[Saved entries]
_ _ _ _

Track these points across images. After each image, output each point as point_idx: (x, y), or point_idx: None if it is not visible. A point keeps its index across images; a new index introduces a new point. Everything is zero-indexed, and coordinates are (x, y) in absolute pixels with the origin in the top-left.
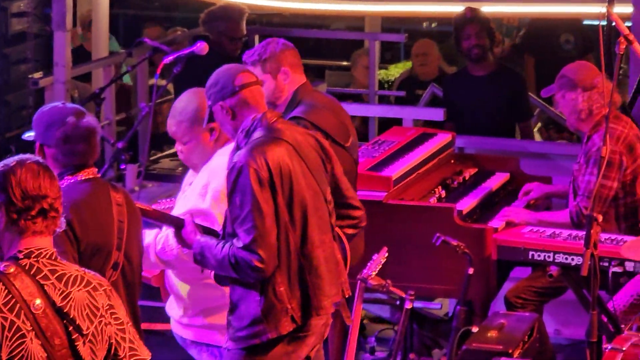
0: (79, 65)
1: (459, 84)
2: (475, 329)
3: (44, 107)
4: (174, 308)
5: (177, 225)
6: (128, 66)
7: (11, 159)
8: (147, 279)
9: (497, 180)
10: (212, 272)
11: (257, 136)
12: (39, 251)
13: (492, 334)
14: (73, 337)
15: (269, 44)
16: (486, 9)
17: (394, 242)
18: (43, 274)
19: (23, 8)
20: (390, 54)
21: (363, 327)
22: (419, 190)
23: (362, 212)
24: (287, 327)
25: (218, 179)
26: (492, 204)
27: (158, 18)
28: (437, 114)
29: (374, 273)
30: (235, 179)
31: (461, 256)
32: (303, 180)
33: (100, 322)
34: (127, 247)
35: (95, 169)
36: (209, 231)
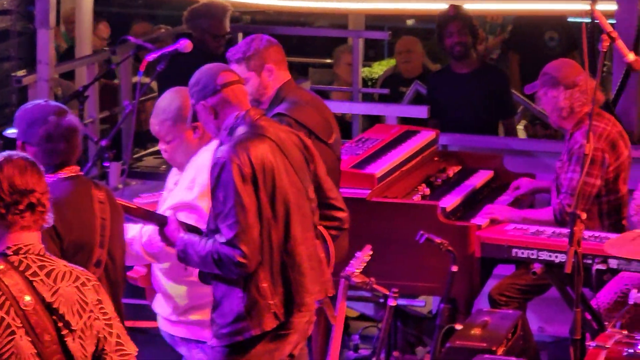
0: (63, 63)
1: (442, 82)
2: (459, 326)
3: (26, 105)
4: (162, 306)
5: (161, 222)
6: (112, 64)
7: None
8: (134, 280)
9: (480, 178)
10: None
11: (240, 133)
12: (28, 247)
13: (476, 331)
14: (63, 333)
15: (253, 41)
16: (470, 7)
17: (378, 239)
18: (32, 270)
19: (6, 6)
20: (374, 52)
21: (347, 324)
22: (402, 187)
23: (345, 213)
24: (270, 323)
25: (205, 174)
26: (476, 202)
27: (142, 16)
28: (421, 112)
29: (357, 271)
30: (218, 175)
31: (445, 254)
32: (286, 177)
33: (89, 317)
34: (109, 244)
35: (77, 167)
36: (192, 229)
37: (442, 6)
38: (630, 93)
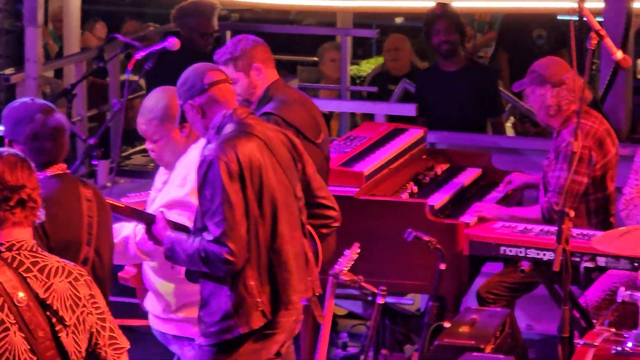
0: (51, 62)
1: (430, 80)
2: (447, 324)
3: (14, 103)
4: (153, 304)
5: (148, 221)
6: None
7: None
8: (125, 280)
9: (469, 176)
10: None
11: (228, 131)
12: (20, 243)
13: (464, 329)
14: (57, 329)
15: (240, 42)
16: (458, 5)
17: (366, 237)
18: (25, 266)
19: None
20: (362, 50)
21: (335, 322)
22: (390, 185)
23: (336, 212)
24: (258, 321)
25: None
26: (464, 200)
27: (130, 14)
28: (409, 110)
29: (345, 269)
30: (206, 172)
31: (433, 252)
32: (273, 175)
33: (82, 312)
34: (97, 242)
35: (65, 165)
36: (180, 227)
37: (431, 4)
38: (618, 91)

_ _ _ _

▶ [ACTION ITEM] Give back exactly the lines above from the one with "5: (177, 225)" through the one with "37: (442, 6)", both included. Pictures don't belong in the copy.

▶ [OUTPUT OF THE EXERCISE]
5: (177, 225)
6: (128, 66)
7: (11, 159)
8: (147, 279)
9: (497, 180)
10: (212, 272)
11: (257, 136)
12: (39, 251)
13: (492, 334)
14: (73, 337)
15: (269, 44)
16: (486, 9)
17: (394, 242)
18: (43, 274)
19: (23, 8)
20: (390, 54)
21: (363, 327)
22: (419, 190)
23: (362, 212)
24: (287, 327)
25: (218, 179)
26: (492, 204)
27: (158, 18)
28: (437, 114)
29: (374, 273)
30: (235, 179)
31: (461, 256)
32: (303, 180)
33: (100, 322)
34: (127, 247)
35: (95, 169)
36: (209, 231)
0: (63, 63)
1: (442, 82)
2: (459, 326)
3: (26, 105)
4: (162, 306)
5: (161, 222)
6: (112, 64)
7: None
8: (134, 280)
9: (480, 178)
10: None
11: (240, 133)
12: (28, 247)
13: (476, 331)
14: (63, 333)
15: (253, 41)
16: (470, 7)
17: (378, 239)
18: (32, 270)
19: (6, 6)
20: (374, 52)
21: (347, 324)
22: (402, 187)
23: (345, 213)
24: (270, 323)
25: (205, 174)
26: (476, 202)
27: (142, 16)
28: (421, 112)
29: (357, 271)
30: (218, 175)
31: (445, 254)
32: (286, 177)
33: (89, 317)
34: (109, 244)
35: (77, 167)
36: (192, 229)
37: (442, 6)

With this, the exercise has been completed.